Metamorfose de Narciso - Salvador Dalí

Narciso é a imagem do fanático. A metáfora do que se fecha sobre si e não se atenta a qualquer tipo de contraditório. Não há valor em não ser como ele é. Não há beleza fora de seu espelho. Nenhuma verdade fora de suas reflexões.
Ele é certo, convicto e inflexível.


O Pensador - Auguste Rodin

O pensador, assim como Narciso, reflete, e na sua reflexão, apoia seu cotovelo esquerdo sobre seu joelho direito. Para provar que o pensar não é posição cômoda nem atitude convencional. Se contorce para nos dizer que a reflexão não é relaxamento. Mas por mais que se curve, com certa envegadura sobre si mesmo, ao refletir, o pensador mantém o queixo apoiado sobre o punho e, com a fronte altiva, contempla outros horizontes.

Já o narciso de Dali, a figura sobre a água e sob a luz, fecha-se completamente sobre si mesmo, apoiando sua cabeça sobre seu joelho e não contempla nada que não seja si.

E assim padece até a morte, sem jamais atingir o seu próprio paradigma.

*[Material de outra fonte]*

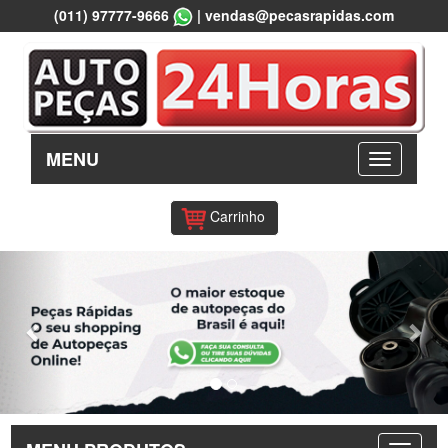
(011) 97777-9666
|
vendas@pecasrapidas.com
MENU
Carrinho
Previous
Nex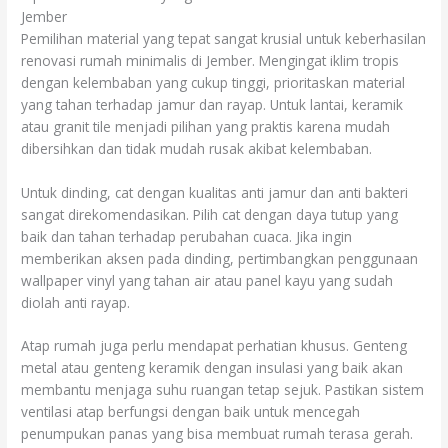
Jember
Pemilihan material yang tepat sangat krusial untuk keberhasilan
renovasi rumah minimalis di Jember. Mengingat iklim tropis
dengan kelembaban yang cukup tinggi, prioritaskan material
yang tahan terhadap jamur dan rayap. Untuk lantai, keramik
atau granit tile menjadi pilihan yang praktis karena mudah
dibersihkan dan tidak mudah rusak akibat kelembaban.
Untuk dinding, cat dengan kualitas anti jamur dan anti bakteri
sangat direkomendasikan. Pilih cat dengan daya tutup yang
baik dan tahan terhadap perubahan cuaca. Jika ingin
memberikan aksen pada dinding, pertimbangkan penggunaan
wallpaper vinyl yang tahan air atau panel kayu yang sudah
diolah anti rayap.
Atap rumah juga perlu mendapat perhatian khusus. Genteng
metal atau genteng keramik dengan insulasi yang baik akan
membantu menjaga suhu ruangan tetap sejuk. Pastikan sistem
ventilasi atap berfungsi dengan baik untuk mencegah
penumpukan panas yang bisa membuat rumah terasa gerah.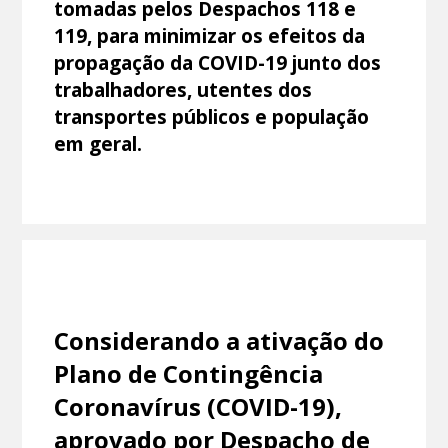
tomadas pelos Despachos 118 e
119, para minimizar os efeitos da
propagação da COVID-19 junto dos
trabalhadores, utentes dos
transportes públicos e população
em geral.
Considerando a ativação do
Plano de Contingência
Coronavírus (COVID-19),
aprovado por Despacho de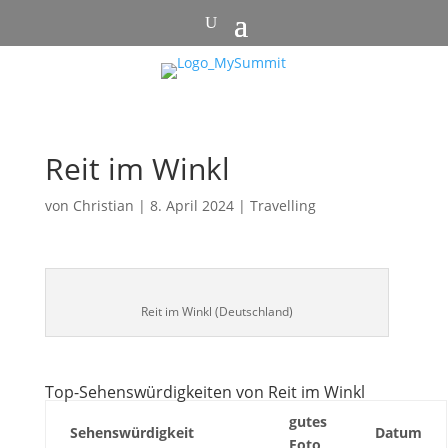
Reit im Winkl
von
Christian
|
8. April 2024
|
Travelling
Reit im Winkl (Deutschland)
Top-Sehenswürdigkeiten von Reit im Winkl
gutes
Sehenswürdigkeit
Datum
Foto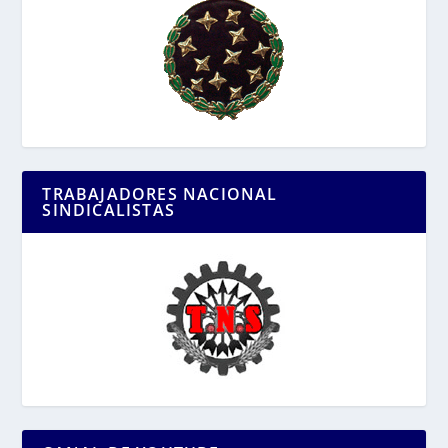
TRABAJADORES NACIONAL
SINDICALISTAS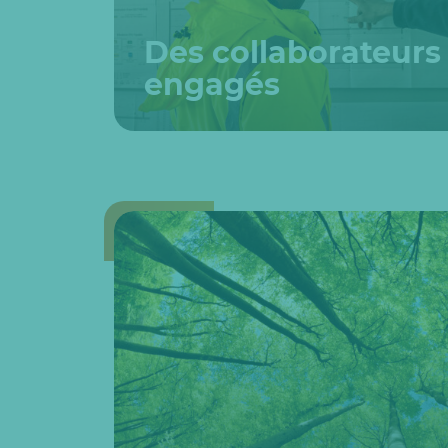
Des collaborateurs
engagés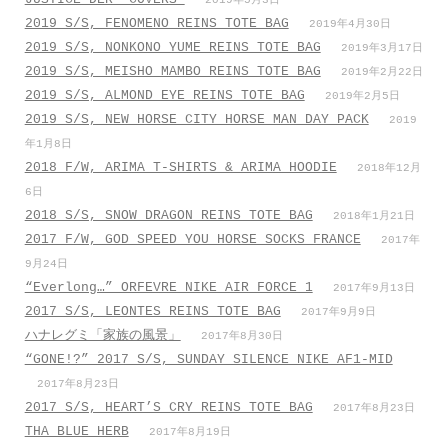
2019年5月3日
2019 S/S, FENOMENO REINS TOTE BAG
2019年4月30日
2019 S/S, NONKONO YUME REINS TOTE BAG
2019年3月17日
2019 S/S, MEISHO MAMBO REINS TOTE BAG
2019年2月22日
2019 S/S, ALMOND EYE REINS TOTE BAG
2019年2月5日
2019 S/S, NEW HORSE CITY HORSE MAN DAY PACK
2019
年1月8日
2018 F/W, ARIMA T-SHIRTS & ARIMA HOODIE
2018年12月
6日
2018 S/S, SNOW DRAGON REINS TOTE BAG
2018年1月21日
2017 F/W, GOD SPEED YOU HORSE SOCKS FRANCE
2017年
9月24日
“Everlong…” ORFEVRE NIKE AIR FORCE 1
2017年9月13日
2017 S/S, LEONTES REINS TOTE BAG
2017年9月9日
ハナレグミ「家族の風景」
2017年8月30日
“GONE!?” 2017 S/S, SUNDAY SILENCE NIKE AF1-MID
2017年8月23日
2017 S/S, HEART’S CRY REINS TOTE BAG
2017年8月23日
THA BLUE HERB
2017年8月19日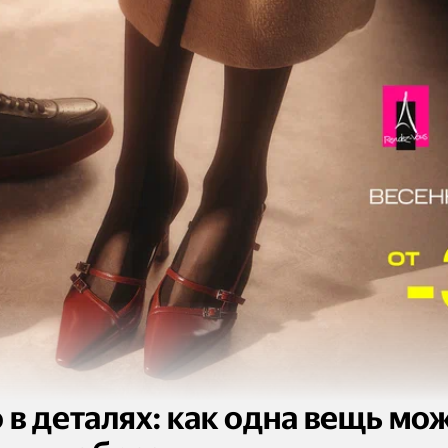
 в деталях: как одна вещь мо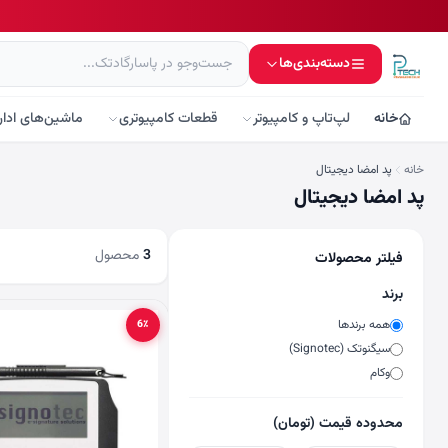
دسته‌بندی‌ها
خانه
لپ‌تاپ و کامپیوتر
قطعات کامپیوتری
ماشین‌های ادار
خانه
پد امضا دیجیتال
پد امضا دیجیتال
3
محصول
فیلتر محصولات
برند
همه برندها
6٪
سیگنوتک (Signotec)
وکام
محدوده قیمت (تومان)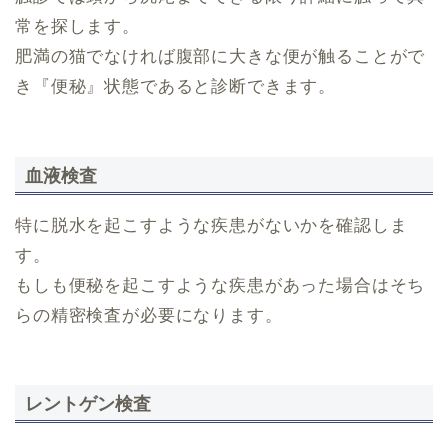
常を探します。
肥満の猫でなければ腹部に大きな便が触ることがで
き『便秘』状態であると診断できます。
血液検査
特に脱水を起こすような疾患がないかを確認しま
す。
もしも便秘を起こすような疾患があった場合はそち
らの精密検査が必要になります。
レントゲン検査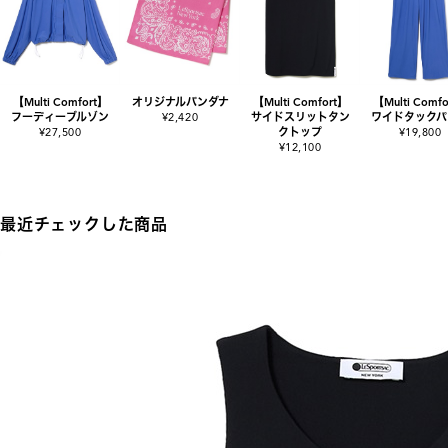
【Multi Comfort】
オリジナルバンダナ
【Multi Comfort】
【Multi Comf
フーディーブルゾン
¥2,420
サイドスリットタン
ワイドタックパ
¥27,500
クトップ
¥19,800
¥12,100
最近チェックした商品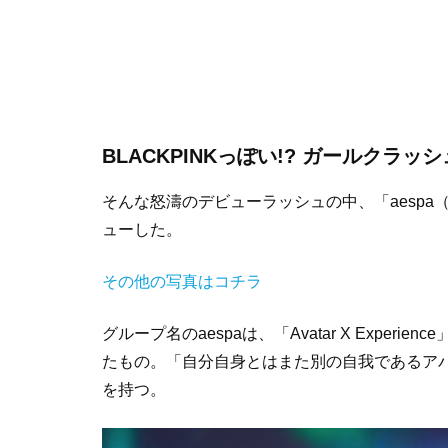
BLACKPINKっぽい!? ガールクラ
そんな怒濤のデビューラッシュの中、「aespa（エ
ューした。
その他の写真はコチラ
グループ名のaespaは、「Avatar X Experi
たもの。「自分自身とはまた別の自我であるア
を持つ。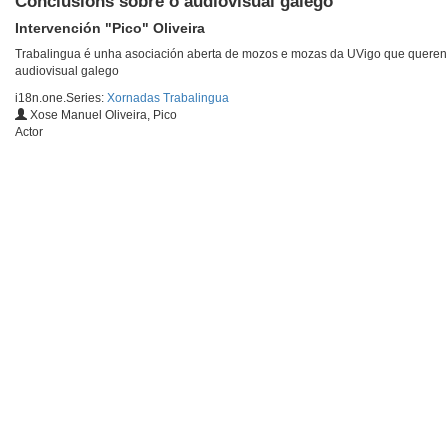
Conclusions sobre o audiovisual galego
Intervención "Pico" Oliveira
Trabalingua é unha asociación aberta de mozos e mozas da UVigo que queren po
audiovisual galego
i18n.one.Series:
Xornadas Trabalingua
Xose Manuel Oliveira, Pico
Actor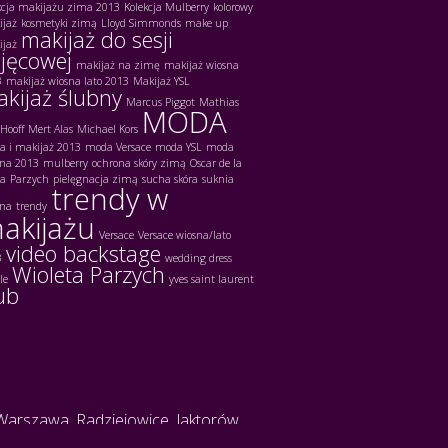
kcja makijażu zima 2013
Kolekcja Mulberry
kolorowy
ijaż
kosmetyki zimą
Lloyd Simmonds
make up
makijaż do sesji
ijaż
jęcowej
makijaż na zimę
makijaż wiosna
3
makijaż wiosna lato 2013
Makijaż YSL
kijaż ślubny
Marcus Piggot
Mathias
MODA
Hooff
Mert Alas
Michael Kors
 i makijaż 2013
moda Versace
moda YSL
moda
bna 2013
mulberry
ochrona skóry zimą
Oscar de la
ta
Parzych
pielęgnacja zimą
sucha skóra
suknia
trendy w
bna
trendy
akijażu
Versace
Versace wiosna/lato
video backstage
3
wedding dress
Wioleta Parzych
le
yves saint laurent
ub
Warszawa, Radziejowice, Jaktorów,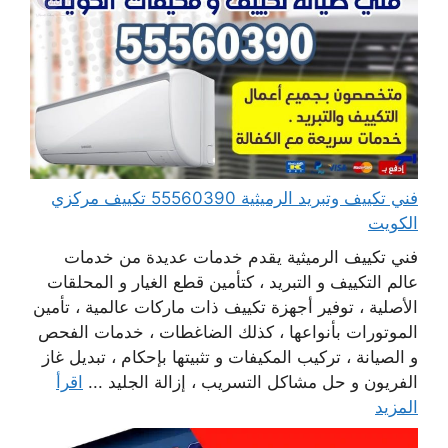
فني تكييف وتبريد الرميثية 55560390 تكييف مركزي
الكويت
فني تكييف الرميثية يقدم خدمات عديدة من خدمات
عالم التكييف و التبريد ، كتأمين قطع الغيار و المحلقات
الأصلية ، توفير أجهزة تكييف ذات ماركات عالمية ، تأمين
الموتورات بأنواعها ، كذلك الضاغطات ، خدمات الفحص
و الصيانة ، تركيب المكيفات و تثبيتها بإحكام ، تبديل غاز
الفريون و حل مشاكل التسريب ، إزالة الجليد ...
اقرأ
المزيد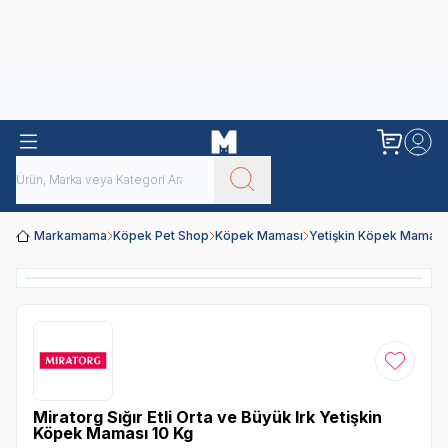
Obivan
Yenilenen Obivan 2 KG Kedi Mamaları ile tanışın!
Markamama
Köpek Pet Shop
Köpek Maması
Yetişkin Köpek Maması
Favoriye
Miratorg Sığır Etli Orta ve Büyük Irk Yetişkin
Köpek Maması 10 Kg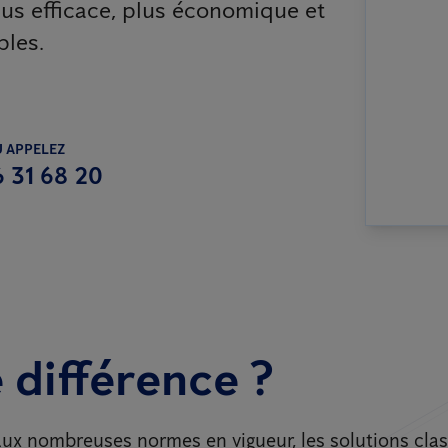
lus efficace, plus économique et
bles.
 APPELEZ
6 31 68 20
 différence ?
ux nombreuses normes en vigueur, les solutions cla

Sem jamais abraçar sua própria imagem.

Como Eco, a musa, sua discípula, que se limita a repetir tudo o que diz o mestre, e, também diante da incapacidade de alcançá-lo, definha até morrer.

p.s.:
1 - Mas, mesmo assim, não podemos deixar de notar que, para Dali, a reflexão de Narciso é uma mão à sombra, em terra firme, que segura um frágil ovo de cuja casca brota uma flor.

2 - Não podemos deixar de notar também que o Narciso de Dali é destituído de beleza. Mais se assemelha ao Grendel, o monstro gigante de Beowulf, repare a desproporção em relação aos humanos mais ao fundo da tela.

3 - Também temos que dizer que os fanatismos são múltiplos e variados. Há o fanatismo religioso do evangélico de vista curta, ou do mulçumano terrorista, mas também o fanatismo que se recusa a qualquer epistemologia que não seja a ciência moderna, seja ela a religião, a filosofia, a arte.

4 - E por último devemos nos atentar para a locução "reflexão inflexível" da qual Narciso padece. Pois o substantivo e o adjetivo possuem a mesma raiz: "flex", sendo que no substantivo o prefixo "re" nos da a noção de repetição, de um contínuo flexionar-se. Porém, o adjetivo que modifica esse substantivo chega a contradizê-lo, uma vez que o morfema vem antecedido pelo prefixo "in", que funciona como particula de negação, significando aquele que não se flexiona. Narciso reflete sem dialogar, e, sem envergadura, limita-se a se repetir.